Let $S$ be the parallelogram determined by the vectors : $b_1 = (-3,4), b_2 = (-3,8)$ and,
$A = \begin{bmatrix} 6 & -8 \\ -2 & 8 \\ \end{bmatrix} $
Compute the image $S$ under the mapping $x \mapsto Ax$
I don't really care for the answer I just want to know the mechanics and how to do the arithmetic. I have no clue.

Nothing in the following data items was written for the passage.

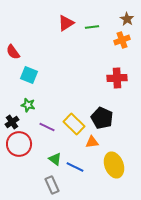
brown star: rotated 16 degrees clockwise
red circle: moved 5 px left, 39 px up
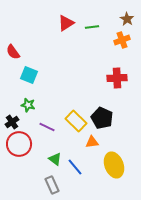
yellow rectangle: moved 2 px right, 3 px up
blue line: rotated 24 degrees clockwise
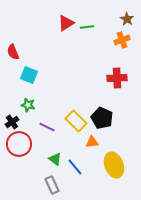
green line: moved 5 px left
red semicircle: rotated 14 degrees clockwise
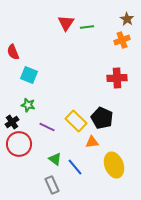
red triangle: rotated 24 degrees counterclockwise
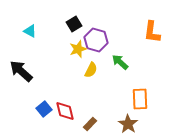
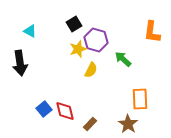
green arrow: moved 3 px right, 3 px up
black arrow: moved 1 px left, 8 px up; rotated 140 degrees counterclockwise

Recall that the norm of the cross product gives the area spanned by two vectors (which in general will be a parallelogram). The vectors $b_1$ and $b_2$ get mapped to the vectors:
$$ Ab_1 \;\; =\;\; \begin{bmatrix} 6 & -8 \\ -2 & 8 \\ \end{bmatrix} \left [ \begin{array}{c} -3\\ 4\\ \end{array} \right ] \;\; =\;\; \left [ \begin{array}{c} -50 \\ 38 \\ \end{array} \right ] $$ and $$ Ab_2 \;\; =\;\; \begin{bmatrix} 6 & -8 \\ -2 & 8 \\ \end{bmatrix} \left [\begin{array}{c} -3 \\ 8 \\ \end{array} \right ] \;\; =\;\; \left [\begin{array}{c} -82 \\ 70 \\ \end{array} \right ]. $$
The area of these can easily be found by arranging them as the columns of a new matrix and taking their determinant:
$$ \text{Area} \;\; =\;\; \left |\det \left [ \begin{array}{cc} -50 & -82 \\ 38 & 70 \\ \end{array} \right ] \right | \;\; =\;\; |-3500 + 2624| \;\; =\;\; 876. $$
Another way of seeing this is by recalling that the formula for the area of a parallelogram is base x height, which is equivalent to the quantity $||b_1||\cdot ||b_2||\sin\theta$ where $\theta$ is the angle between the vectors. In this case, finding $\sin\theta$ is the most challenging part to this, but it can easily be found from the dot product as
$$ \sin\theta \;\; =\;\; \sqrt{1-\cos^2\theta} \;\; =\;\; \sqrt{1 - \left (\frac{b_1\cdot b_2}{||b_1||\cdot ||b_2||} \right )^2}. $$